Data for the task.
──────────────────────────────

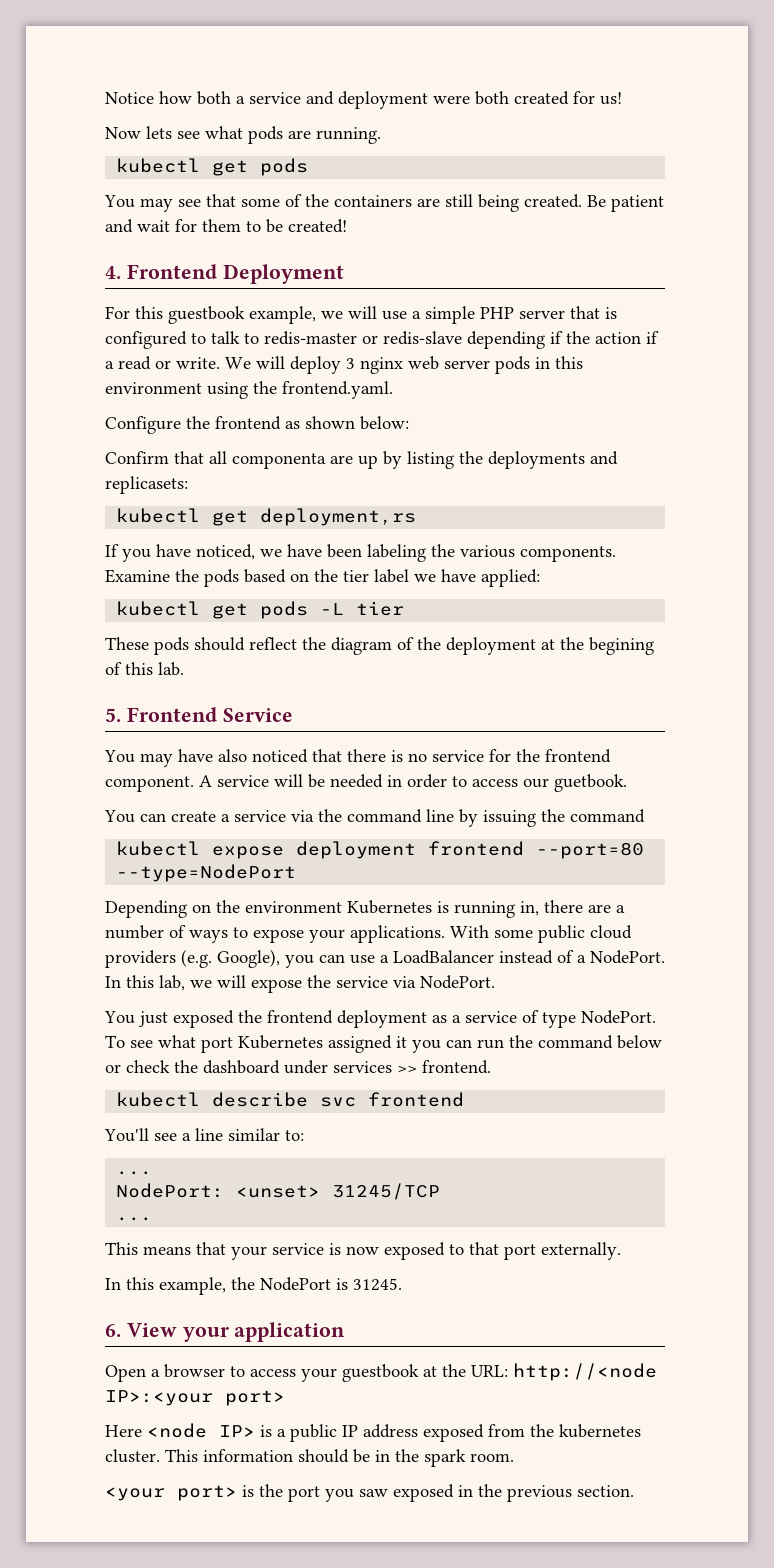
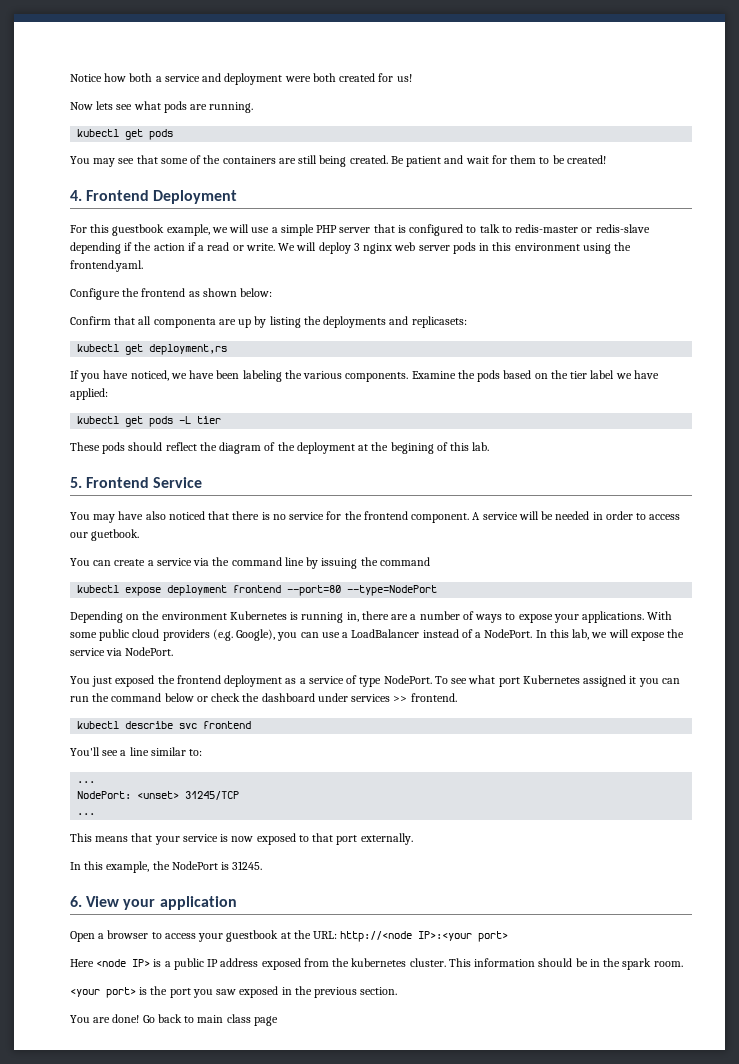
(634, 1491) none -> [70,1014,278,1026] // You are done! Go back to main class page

──────────────────────────────

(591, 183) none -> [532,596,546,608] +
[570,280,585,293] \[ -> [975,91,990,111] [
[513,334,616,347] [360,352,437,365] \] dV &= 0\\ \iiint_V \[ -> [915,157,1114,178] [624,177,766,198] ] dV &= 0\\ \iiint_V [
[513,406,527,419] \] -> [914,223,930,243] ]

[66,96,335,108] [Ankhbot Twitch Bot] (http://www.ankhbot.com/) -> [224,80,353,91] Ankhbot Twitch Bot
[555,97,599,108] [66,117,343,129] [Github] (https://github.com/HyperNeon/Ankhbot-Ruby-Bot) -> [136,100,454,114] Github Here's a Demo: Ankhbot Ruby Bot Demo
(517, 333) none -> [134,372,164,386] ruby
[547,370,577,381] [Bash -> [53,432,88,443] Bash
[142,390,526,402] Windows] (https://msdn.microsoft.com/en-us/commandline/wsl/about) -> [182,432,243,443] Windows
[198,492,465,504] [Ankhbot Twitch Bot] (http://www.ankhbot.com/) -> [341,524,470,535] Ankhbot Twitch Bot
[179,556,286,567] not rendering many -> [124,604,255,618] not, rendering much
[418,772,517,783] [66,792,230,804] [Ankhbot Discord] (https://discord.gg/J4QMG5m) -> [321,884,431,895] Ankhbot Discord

──────────────────────────────

Problem to solve. Each line in the data that holds the string "Ankhbot" should be found and copied.

Your solution.
[66,96,335,108] [Ankhbot Twitch Bot] (http://www.ankhbot.com/) -> [224,80,353,91] Ankhbot Twitch Bot
[555,97,599,108] [66,117,343,129] [Github] (https://github.com/HyperNeon/Ankhbot-Ruby-Bot) -> [136,100,454,114] Github Here's a Demo: Ankhbot Ruby Bot Demo
[198,492,465,504] [Ankhbot Twitch Bot] (http://www.ankhbot.com/) -> [341,524,470,535] Ankhbot Twitch Bot
[418,772,517,783] [66,792,230,804] [Ankhbot Discord] (https://discord.gg/J4QMG5m) -> [321,884,431,895] Ankhbot Discord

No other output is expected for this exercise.